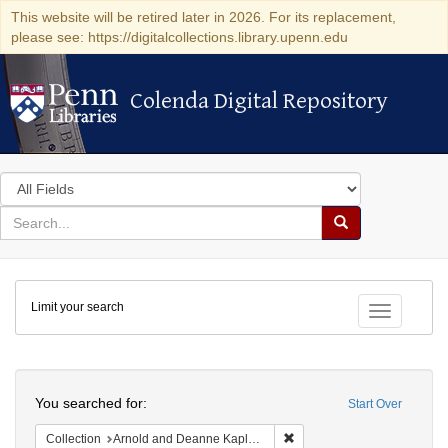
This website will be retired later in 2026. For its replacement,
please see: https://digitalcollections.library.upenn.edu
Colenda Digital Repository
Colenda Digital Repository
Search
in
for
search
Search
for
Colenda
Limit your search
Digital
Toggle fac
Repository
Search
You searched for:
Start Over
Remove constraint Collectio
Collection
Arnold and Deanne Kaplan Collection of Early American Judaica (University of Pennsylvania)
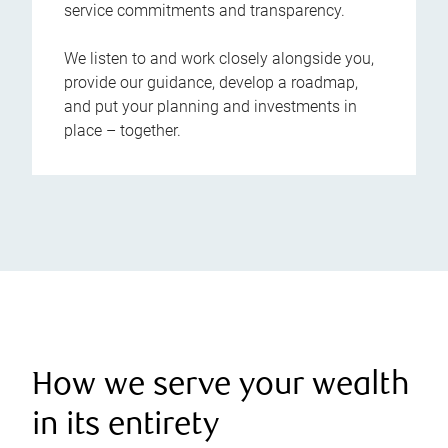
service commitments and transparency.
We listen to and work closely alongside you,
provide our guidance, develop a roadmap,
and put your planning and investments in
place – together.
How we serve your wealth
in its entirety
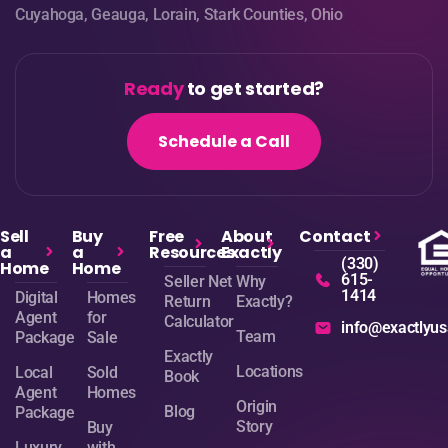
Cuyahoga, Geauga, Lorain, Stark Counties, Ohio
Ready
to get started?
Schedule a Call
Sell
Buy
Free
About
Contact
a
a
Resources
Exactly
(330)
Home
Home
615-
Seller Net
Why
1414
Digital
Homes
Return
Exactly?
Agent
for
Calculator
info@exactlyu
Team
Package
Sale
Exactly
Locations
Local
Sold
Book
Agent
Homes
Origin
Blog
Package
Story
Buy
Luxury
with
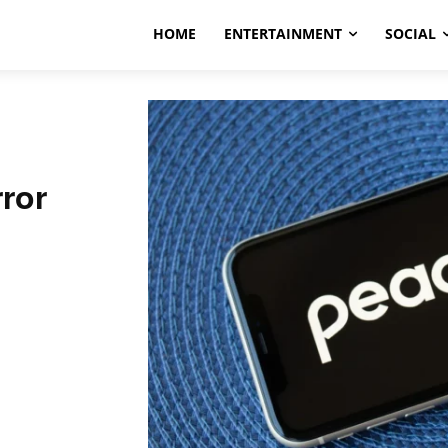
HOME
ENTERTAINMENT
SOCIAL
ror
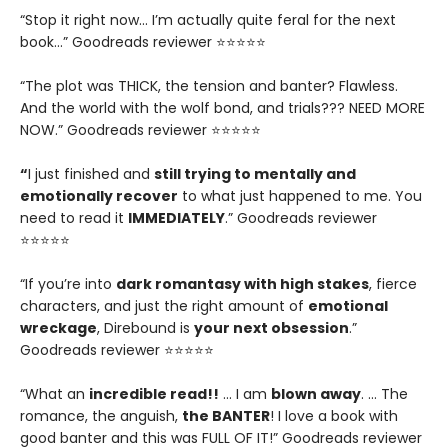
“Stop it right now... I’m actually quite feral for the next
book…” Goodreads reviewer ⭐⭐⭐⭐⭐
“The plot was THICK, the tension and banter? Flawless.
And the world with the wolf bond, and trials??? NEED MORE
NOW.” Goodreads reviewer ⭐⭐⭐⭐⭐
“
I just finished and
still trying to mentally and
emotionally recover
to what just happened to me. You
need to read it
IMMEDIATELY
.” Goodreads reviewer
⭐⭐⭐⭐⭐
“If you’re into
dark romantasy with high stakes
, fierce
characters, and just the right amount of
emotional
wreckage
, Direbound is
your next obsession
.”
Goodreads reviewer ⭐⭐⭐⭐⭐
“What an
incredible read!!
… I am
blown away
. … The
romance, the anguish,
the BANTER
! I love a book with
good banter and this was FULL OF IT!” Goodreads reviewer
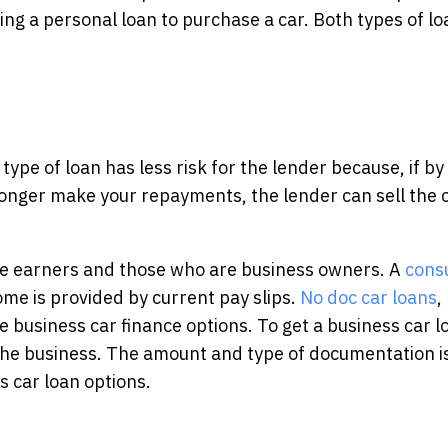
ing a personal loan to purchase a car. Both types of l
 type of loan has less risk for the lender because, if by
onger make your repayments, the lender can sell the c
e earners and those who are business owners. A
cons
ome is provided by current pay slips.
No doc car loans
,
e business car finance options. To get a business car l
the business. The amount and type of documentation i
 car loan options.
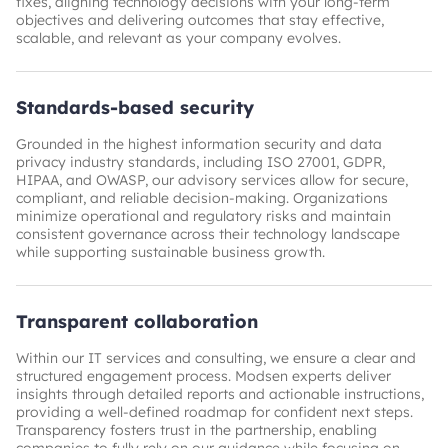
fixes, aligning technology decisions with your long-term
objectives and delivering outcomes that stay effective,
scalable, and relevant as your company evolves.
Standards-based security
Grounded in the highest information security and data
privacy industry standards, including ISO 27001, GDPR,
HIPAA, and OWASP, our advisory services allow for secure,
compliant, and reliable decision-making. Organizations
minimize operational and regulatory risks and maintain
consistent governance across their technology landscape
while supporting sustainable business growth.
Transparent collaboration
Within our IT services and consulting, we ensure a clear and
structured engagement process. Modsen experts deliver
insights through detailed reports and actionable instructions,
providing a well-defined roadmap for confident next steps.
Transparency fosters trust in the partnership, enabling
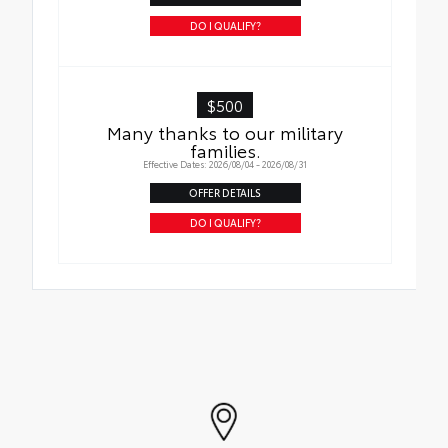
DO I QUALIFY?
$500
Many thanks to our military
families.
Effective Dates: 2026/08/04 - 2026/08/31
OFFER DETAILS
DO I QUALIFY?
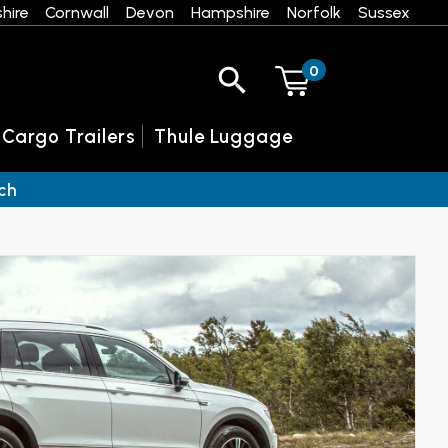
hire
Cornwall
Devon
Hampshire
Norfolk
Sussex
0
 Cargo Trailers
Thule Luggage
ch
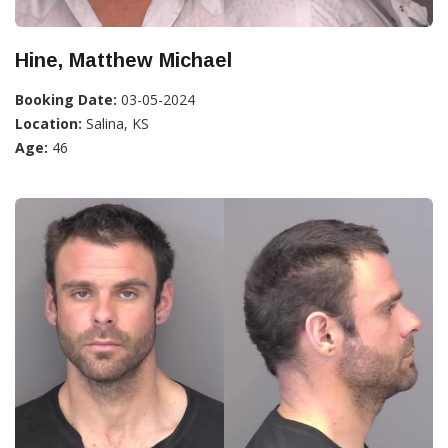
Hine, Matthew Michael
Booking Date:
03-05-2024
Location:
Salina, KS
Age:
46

= = =

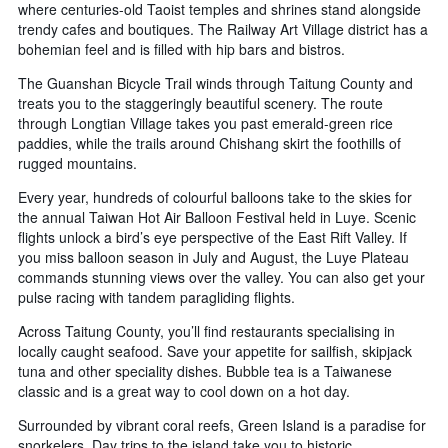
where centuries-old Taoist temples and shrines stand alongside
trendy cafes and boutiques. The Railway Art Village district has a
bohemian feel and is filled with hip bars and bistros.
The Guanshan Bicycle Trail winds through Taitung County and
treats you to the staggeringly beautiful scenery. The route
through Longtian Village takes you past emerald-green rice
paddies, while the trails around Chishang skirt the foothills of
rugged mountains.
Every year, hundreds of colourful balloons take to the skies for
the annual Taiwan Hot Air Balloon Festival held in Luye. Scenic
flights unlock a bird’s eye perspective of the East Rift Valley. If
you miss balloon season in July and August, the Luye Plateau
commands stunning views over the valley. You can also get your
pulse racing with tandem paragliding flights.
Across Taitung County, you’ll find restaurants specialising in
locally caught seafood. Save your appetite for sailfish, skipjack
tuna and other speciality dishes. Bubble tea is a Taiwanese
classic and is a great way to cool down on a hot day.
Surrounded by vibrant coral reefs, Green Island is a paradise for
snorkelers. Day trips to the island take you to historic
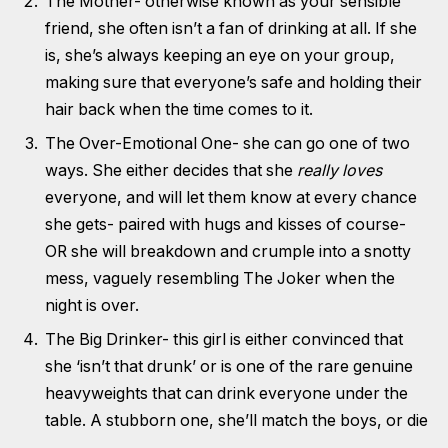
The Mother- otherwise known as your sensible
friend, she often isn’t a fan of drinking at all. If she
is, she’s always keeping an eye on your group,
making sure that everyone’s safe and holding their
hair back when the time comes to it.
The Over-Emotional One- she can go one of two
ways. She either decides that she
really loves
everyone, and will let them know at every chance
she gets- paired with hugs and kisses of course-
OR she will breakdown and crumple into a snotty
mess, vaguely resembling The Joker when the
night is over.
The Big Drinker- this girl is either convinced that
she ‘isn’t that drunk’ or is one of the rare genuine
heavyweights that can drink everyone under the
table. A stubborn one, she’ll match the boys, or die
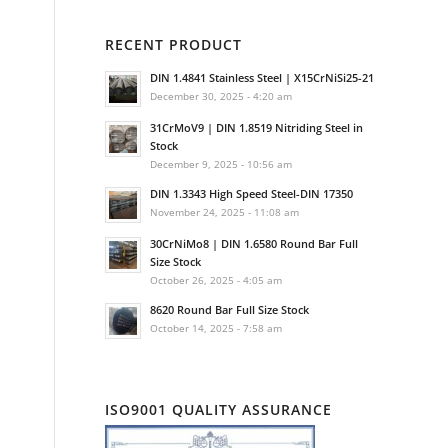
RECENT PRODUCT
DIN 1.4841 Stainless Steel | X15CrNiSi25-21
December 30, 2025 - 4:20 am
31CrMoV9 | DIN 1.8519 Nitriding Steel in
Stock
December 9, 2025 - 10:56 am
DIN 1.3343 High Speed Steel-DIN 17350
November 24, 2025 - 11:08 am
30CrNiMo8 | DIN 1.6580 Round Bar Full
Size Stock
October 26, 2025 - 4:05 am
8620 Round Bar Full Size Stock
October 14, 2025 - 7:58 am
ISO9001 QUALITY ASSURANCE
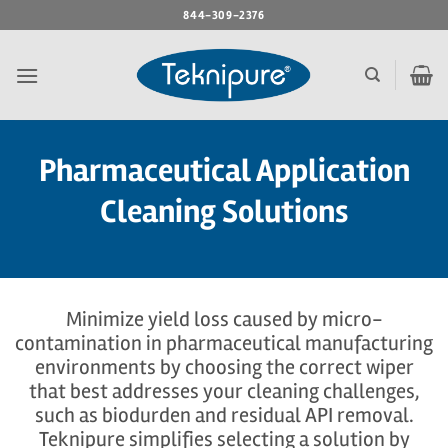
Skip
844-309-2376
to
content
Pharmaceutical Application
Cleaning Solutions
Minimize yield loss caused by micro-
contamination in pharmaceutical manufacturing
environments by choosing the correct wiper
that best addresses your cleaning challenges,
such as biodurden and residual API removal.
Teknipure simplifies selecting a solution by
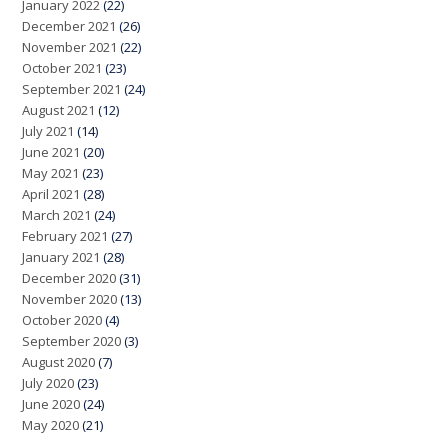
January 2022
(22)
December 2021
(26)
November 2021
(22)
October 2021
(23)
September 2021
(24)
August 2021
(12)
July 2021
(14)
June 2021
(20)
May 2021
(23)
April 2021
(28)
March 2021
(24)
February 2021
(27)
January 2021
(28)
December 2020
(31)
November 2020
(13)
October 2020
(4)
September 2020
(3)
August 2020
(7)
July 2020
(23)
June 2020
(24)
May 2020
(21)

= = =

Count the lines of the material above that contain the string "your". Write nothing but the count.

12